Lauki halwa is a delicious Indian dessert that is flavored traditionally with cardamom. Lauki is also known as bottle gourd/dudhi/opu/sorekay is a watery vegetable. Cooking this veggie even after squeezing out extra water will take a long time and needs constant stirring while the dish is cooking. I like my halwa not very wet and also have caramelized chunks. Lauki halwa was the result of finding a box of ricotta cheese (had to use up soon), when cleaning my fridge. Given that I wanted to skip long hours of stirring, I choose to make it in a simple 2 step process, first mix all ingredients and bake, then cook on stove top for another 10 mins to get the caramelized chunks. These steps worked really well, easy to make, uses less ghee still very delicious.
grated lauki 1 1/2 cup
ricotta cheese 1 cup
sugar 3/4 cup
cashew nut pieces 1 tbsp
fine rava 1 1/2 tbsp
cardamom powder 1/8 tsp
saffron strands 4-5
ghee 4 teaspoons
Remove the skin of lauki/opu/dudhi/sorekay, slit in half length wise, remove the white part along with seeds and then grate.

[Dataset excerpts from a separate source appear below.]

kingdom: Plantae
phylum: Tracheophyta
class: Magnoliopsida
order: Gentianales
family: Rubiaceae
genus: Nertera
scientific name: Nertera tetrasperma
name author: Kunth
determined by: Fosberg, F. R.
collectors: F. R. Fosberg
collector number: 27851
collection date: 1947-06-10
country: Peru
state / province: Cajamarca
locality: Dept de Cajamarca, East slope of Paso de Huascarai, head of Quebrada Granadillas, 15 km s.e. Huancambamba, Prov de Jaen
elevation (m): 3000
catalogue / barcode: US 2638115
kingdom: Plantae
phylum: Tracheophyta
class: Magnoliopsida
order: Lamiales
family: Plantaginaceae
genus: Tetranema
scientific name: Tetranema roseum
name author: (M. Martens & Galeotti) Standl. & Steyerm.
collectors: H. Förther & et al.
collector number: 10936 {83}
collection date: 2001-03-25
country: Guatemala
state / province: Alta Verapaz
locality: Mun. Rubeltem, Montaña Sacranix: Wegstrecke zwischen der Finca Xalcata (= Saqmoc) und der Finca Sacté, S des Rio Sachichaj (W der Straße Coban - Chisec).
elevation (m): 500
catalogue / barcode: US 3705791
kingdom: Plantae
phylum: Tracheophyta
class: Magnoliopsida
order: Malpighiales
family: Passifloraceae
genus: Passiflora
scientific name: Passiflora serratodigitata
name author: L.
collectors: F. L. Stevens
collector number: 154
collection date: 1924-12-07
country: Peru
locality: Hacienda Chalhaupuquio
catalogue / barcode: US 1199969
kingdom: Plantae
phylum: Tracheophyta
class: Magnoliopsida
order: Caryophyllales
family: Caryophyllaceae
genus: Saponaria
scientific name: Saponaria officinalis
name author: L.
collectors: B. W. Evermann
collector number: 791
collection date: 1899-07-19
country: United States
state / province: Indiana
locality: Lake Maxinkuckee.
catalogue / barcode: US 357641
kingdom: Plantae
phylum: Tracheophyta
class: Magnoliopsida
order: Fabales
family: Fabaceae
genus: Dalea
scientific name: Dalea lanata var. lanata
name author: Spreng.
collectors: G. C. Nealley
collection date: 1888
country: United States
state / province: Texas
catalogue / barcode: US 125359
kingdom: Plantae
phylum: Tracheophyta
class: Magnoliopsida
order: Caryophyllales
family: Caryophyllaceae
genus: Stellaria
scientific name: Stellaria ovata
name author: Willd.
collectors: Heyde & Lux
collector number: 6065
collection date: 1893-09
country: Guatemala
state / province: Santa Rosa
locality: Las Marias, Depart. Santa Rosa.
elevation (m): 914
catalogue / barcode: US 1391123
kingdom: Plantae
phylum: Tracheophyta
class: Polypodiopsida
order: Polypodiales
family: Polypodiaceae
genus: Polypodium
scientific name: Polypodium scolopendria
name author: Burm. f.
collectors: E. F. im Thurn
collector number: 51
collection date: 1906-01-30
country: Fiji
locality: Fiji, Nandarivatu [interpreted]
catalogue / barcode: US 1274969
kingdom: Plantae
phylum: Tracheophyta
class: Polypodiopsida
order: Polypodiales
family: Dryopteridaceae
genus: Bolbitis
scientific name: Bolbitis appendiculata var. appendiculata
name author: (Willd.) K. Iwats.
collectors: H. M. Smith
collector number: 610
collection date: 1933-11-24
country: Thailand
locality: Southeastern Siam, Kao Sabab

mixing and getting the baking dish ready
Take the grated lauki, squeeze out the water then measure 1 1/2 cups of lauki, to use in the recipe.
Mix grated lauki, ricotta cheese, sugar, cashew nut pieces, fine rava, cardamom powder, and saffron strands.
Transfer the mixture to a greased baking safe dish, spread in a slightly thin layer (it should be about 1 inch height in the bowl) and drizzle ghee on top.
Preheat the oven to 400 degrees Fahrenheit (for 10 mins), place the baking dish in the oven and bake for 35-40 mins or till some golden spots are formed on the top.
cook on stove top
Transfer the contents into a wide pan, cook it on the stove top using low to medium flame till caramelized chunks are formed (can add another 2-3 tsp of ghee, if the mixture looks very dry).
Garnish and Serve
Garnish with some chopped almonds(optional) and serve.